EXERCISE REQUIREMENTS:
Any picture in the listing is left out of the copy; all else is duplicated exactly.

INPUT MATERIAL:
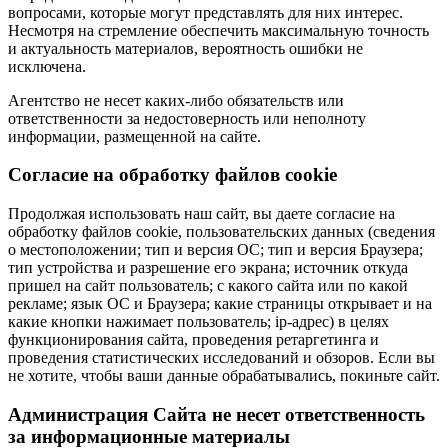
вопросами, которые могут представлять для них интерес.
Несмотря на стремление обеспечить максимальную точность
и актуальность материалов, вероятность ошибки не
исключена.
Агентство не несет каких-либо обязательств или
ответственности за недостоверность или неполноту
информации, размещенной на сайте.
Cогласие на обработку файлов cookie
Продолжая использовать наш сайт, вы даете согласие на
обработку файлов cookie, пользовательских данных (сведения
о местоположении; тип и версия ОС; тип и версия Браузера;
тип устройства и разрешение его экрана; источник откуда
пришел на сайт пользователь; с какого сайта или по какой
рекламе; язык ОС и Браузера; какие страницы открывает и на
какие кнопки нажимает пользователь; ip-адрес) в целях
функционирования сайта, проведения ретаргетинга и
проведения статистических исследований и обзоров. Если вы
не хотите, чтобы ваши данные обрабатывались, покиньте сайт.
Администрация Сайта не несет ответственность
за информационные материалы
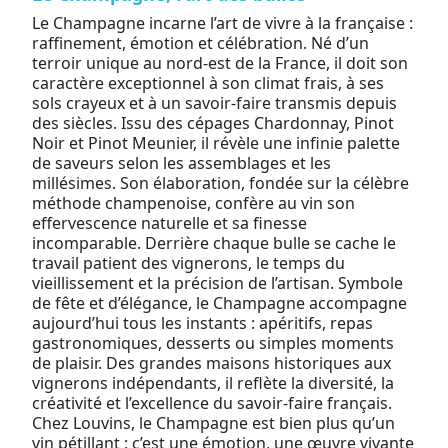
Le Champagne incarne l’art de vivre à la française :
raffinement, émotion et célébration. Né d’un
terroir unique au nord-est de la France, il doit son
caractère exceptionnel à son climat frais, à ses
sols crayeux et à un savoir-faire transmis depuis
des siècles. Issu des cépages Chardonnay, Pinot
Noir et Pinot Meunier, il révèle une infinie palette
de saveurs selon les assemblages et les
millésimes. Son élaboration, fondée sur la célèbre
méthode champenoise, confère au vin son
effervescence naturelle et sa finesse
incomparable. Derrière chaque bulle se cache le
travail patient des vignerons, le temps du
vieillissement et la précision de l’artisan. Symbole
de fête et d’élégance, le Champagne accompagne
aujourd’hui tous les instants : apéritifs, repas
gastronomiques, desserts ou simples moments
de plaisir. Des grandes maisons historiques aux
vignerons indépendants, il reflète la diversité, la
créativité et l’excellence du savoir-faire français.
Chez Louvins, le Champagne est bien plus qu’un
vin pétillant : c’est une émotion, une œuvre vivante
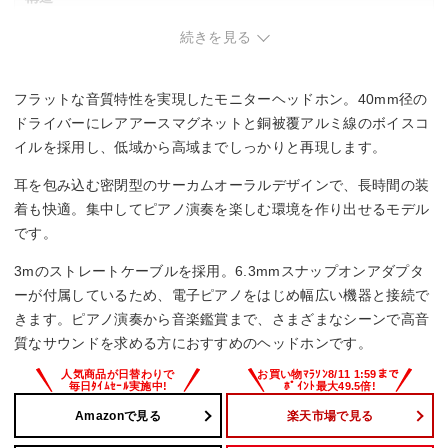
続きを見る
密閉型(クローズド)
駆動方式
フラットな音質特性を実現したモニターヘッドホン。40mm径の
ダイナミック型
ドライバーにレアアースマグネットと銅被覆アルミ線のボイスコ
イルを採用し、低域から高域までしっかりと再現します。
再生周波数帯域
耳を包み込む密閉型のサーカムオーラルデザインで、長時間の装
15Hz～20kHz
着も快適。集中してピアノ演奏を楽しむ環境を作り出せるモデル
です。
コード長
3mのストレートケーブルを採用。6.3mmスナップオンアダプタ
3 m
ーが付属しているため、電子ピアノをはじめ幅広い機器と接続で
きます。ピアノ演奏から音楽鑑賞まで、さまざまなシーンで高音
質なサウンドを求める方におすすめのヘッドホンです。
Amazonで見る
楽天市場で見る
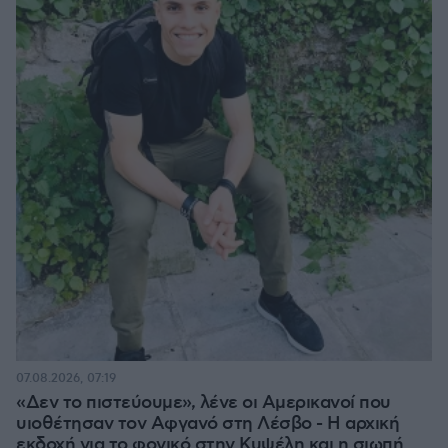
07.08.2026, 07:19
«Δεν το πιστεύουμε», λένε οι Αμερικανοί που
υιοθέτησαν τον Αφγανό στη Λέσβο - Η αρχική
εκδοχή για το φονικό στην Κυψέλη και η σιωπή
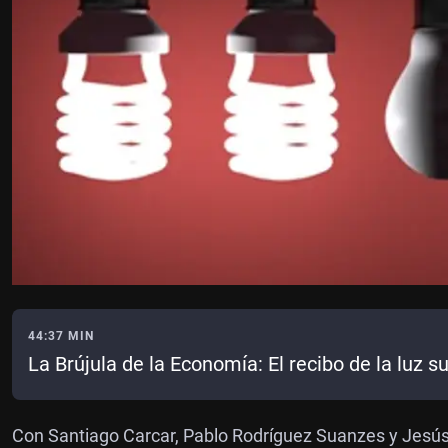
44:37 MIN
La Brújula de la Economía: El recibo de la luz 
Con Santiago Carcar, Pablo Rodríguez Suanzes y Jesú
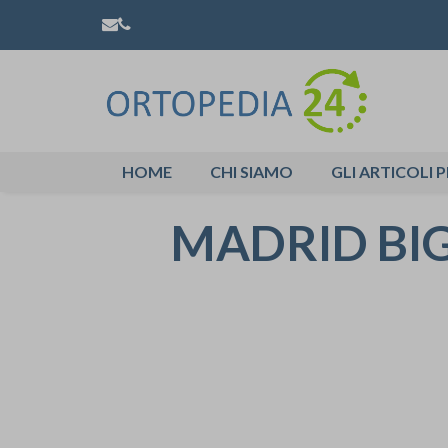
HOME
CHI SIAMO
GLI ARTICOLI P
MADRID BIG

ANSWER AREA:
вопросами, которые могут представлять для них интерес.
Несмотря на стремление обеспечить максимальную точность
и актуальность материалов, вероятность ошибки не
исключена.
Агентство не несет каких-либо обязательств или
ответственности за недостоверность или неполноту
информации, размещенной на сайте.
Cогласие на обработку файлов cookie
Продолжая использовать наш сайт, вы даете согласие на
обработку файлов cookie, пользовательских данных (сведения
о местоположении; тип и версия ОС; тип и версия Браузера;
тип устройства и разрешение его экрана; источник откуда
пришел на сайт пользователь; с какого сайта или по какой
рекламе; язык ОС и Браузера; какие страницы открывает и на
какие кнопки нажимает пользователь; ip-адрес) в целях
функционирования сайта, проведения ретаргетинга и
проведения статистических исследований и обзоров. Если вы
не хотите, чтобы ваши данные обрабатывались, покиньте сайт.
Администрация Сайта не несет ответственность
за информационные материалы
Le Champagne incarne l’art de vivre à la française :
raffinement, émotion et célébration. Né d’un
terroir unique au nord-est de la France, il doit son
caractère exceptionnel à son climat frais, à ses
sols crayeux et à un savoir-faire transmis depuis
des siècles. Issu des cépages Chardonnay, Pinot
Noir et Pinot Meunier, il révèle une infinie palette
de saveurs selon les assemblages et les
millésimes. Son élaboration, fondée sur la célèbre
méthode champenoise, confère au vin son
effervescence naturelle et sa finesse
incomparable. Derrière chaque bulle se cache le
travail patient des vignerons, le temps du
vieillissement et la précision de l’artisan. Symbole
de fête et d’élégance, le Champagne accompagne
aujourd’hui tous les instants : apéritifs, repas
gastronomiques, desserts ou simples moments
de plaisir. Des grandes maisons historiques aux
vignerons indépendants, il reflète la diversité, la
créativité et l’excellence du savoir-faire français.
Chez Louvins, le Champagne est bien plus qu’un
vin pétillant : c’est une émotion, une œuvre vivante
続きを見る
密閉型(クローズド)
駆動方式
フラットな音質特性を実現したモニターヘッドホン。40mm径の
ダイナミック型
ドライバーにレアアースマグネットと銅被覆アルミ線のボイスコ
イルを採用し、低域から高域までしっかりと再現します。
再生周波数帯域
耳を包み込む密閉型のサーカムオーラルデザインで、長時間の装
15Hz～20kHz
着も快適。集中してピアノ演奏を楽しむ環境を作り出せるモデル
です。
コード長
3mのストレートケーブルを採用。6.3mmスナップオンアダプタ
3 m
ーが付属しているため、電子ピアノをはじめ幅広い機器と接続で
きます。ピアノ演奏から音楽鑑賞まで、さまざまなシーンで高音
質なサウンドを求める方におすすめのヘッドホンです。
Amazonで見る
楽天市場で見る
07.08.2026, 07:19
«Δεν το πιστεύουμε», λένε οι Αμερικανοί που
υιοθέτησαν τον Αφγανό στη Λέσβο - Η αρχική
εκδοχή για το φονικό στην Κυψέλη και η σιωπή
44:37 MIN
La Brújula de la Economía: El recibo de la luz 
Con Santiago Carcar, Pablo Rodríguez Suanzes y Jesú
HOME
CHI SIAMO
GLI ARTICOLI P
MADRID BIG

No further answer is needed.